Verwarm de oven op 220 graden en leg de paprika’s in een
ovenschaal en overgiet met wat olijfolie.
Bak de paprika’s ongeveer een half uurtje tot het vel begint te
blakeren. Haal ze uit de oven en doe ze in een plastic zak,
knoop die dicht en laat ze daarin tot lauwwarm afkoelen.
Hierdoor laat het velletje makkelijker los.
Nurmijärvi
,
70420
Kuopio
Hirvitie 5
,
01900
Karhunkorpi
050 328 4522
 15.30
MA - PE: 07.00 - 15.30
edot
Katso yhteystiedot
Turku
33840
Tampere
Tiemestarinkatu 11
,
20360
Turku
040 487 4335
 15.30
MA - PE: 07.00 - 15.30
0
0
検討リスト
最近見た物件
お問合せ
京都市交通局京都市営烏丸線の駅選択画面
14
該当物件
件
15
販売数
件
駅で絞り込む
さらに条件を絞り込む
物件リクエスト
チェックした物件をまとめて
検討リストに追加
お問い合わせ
---
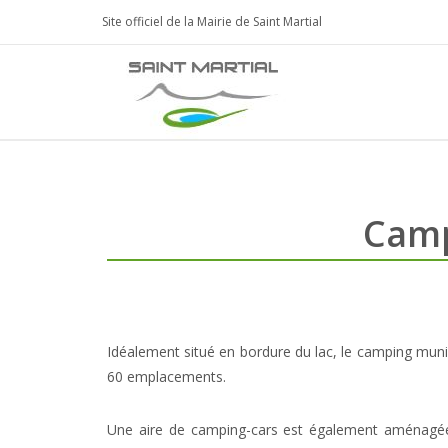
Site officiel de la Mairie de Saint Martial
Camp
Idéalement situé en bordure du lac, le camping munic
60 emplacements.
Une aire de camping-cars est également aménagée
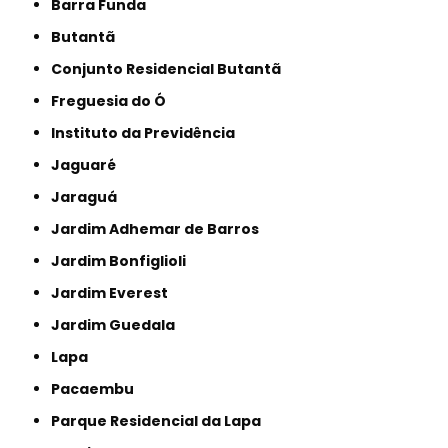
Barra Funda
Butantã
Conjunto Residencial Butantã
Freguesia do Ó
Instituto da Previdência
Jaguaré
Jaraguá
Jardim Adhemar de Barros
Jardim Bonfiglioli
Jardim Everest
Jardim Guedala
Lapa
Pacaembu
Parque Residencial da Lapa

■ Action item ■
Find all lines in the records that hold the word "laat". Copy them.

■ Response ■
knoop die dicht en laat ze daarin tot lauwwarm afkoelen.
Hierdoor laat het velletje makkelijker los.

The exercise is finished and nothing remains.